I had not seen a Rank Three grimoire by this point, but from what I was told and was confirmed by Granny Qi they were about the size of an average novel back home. In other words, around one to two hundred pages - my hand already cramped up just thinking about how long it would take to write even a single book like that out. Let alone trying to write multiple copies to sell, to memorize for later, to keep for your children later on in life, and whatnot. The length of the grimoire put aside, the mana requirements to write one were enormous. No wonder everyone valued mana-raising grimoires so highly!

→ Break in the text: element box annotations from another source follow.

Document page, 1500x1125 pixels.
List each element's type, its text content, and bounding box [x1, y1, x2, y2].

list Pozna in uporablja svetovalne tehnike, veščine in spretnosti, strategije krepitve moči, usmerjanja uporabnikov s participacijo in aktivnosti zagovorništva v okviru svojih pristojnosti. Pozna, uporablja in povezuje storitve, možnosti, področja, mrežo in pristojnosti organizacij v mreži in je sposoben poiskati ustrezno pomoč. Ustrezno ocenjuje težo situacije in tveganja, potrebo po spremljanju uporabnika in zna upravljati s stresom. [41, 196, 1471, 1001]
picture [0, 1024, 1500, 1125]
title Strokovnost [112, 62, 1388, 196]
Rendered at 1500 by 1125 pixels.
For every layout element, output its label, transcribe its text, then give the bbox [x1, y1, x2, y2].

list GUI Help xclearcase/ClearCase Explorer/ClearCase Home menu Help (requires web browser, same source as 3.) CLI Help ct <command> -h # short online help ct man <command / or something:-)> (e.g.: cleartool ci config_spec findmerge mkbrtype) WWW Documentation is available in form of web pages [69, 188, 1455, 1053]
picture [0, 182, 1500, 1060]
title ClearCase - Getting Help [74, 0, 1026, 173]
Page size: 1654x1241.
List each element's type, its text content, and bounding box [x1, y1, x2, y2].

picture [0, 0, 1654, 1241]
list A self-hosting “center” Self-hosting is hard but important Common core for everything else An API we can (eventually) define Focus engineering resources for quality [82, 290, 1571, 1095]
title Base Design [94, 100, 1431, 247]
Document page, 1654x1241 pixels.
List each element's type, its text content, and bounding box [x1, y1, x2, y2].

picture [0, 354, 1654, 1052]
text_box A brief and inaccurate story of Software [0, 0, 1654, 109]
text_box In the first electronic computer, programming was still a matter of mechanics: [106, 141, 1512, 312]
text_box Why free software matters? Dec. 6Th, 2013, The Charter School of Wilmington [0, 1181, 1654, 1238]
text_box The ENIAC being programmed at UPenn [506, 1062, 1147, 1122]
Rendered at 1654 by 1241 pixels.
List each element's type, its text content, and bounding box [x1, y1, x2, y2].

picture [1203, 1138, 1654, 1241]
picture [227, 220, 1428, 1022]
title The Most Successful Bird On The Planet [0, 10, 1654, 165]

And if you wanted to try to make a new Rank Three grimoire which had never been made before - the very thought of possibly spending months writing out one only to possibly have it fail and all of your effort be for nothing in the end made my head hurt and stomach turn. Forget failing - even if you succeeded after all that effort, once you wrote it, it could only be used once. I still had trouble, even after all this time, wrapping my head around the fact that grimoires could only be read once before they disappeared. The fact that you would need thirty of such grimoires to get to Rank Four made my head hurt even more. Many of them also required you to have learned lower ranking grimoires before you could memorize them! Lauren was working on writing a single Rank Three grimoire, which was likely why she didn’t actually run her shop and let Mark do it given the amount of time that would take.

This was made worse by the fact that all trade of Rank Three grimoires had to go through the Liberomancer’s Guild. It was illegal to buy or sell them to anyone without government permission, which would involve a background check for both parties before the transaction would be approved.